=== Task details ===
Once the images are set aside, output the listing exactly as it stands.

*** Collected data ***

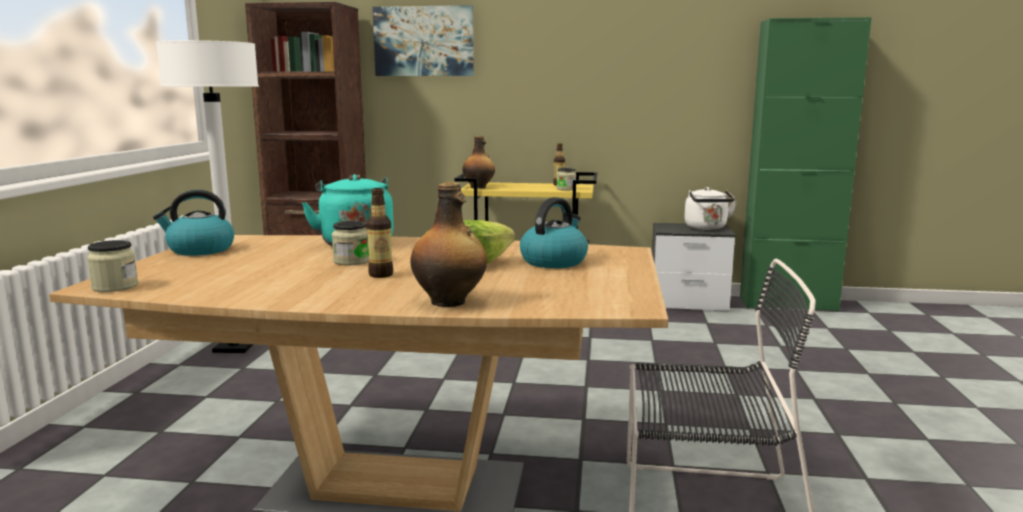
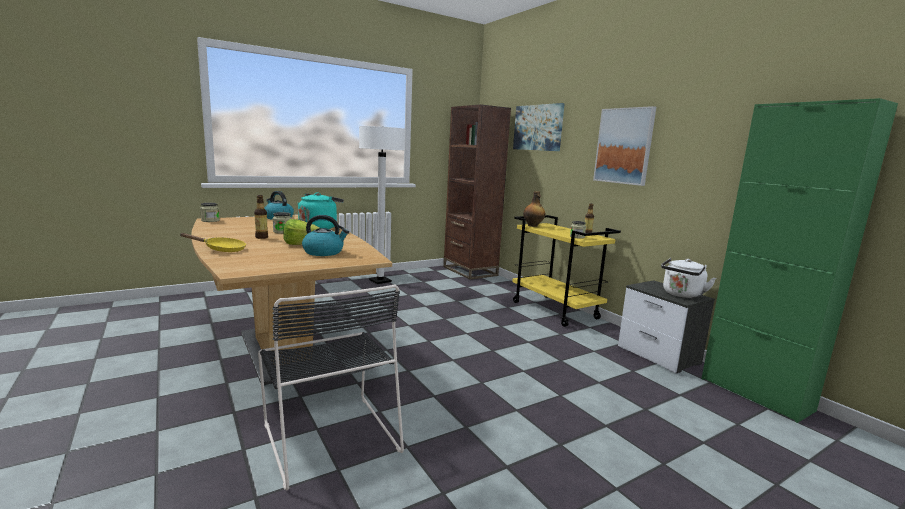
camera: 50 degrees right, 0 degrees up
bottle [411,182,487,307] -> yellow frying pan [180,233,246,252]
none -> picture [593,106,656,186]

*** End of Collected data ***

=== Task output ===
camera: 50 degrees right, 0 degrees up
bottle [411,182,487,307] -> yellow frying pan [180,233,246,252]
none -> picture [593,106,656,186]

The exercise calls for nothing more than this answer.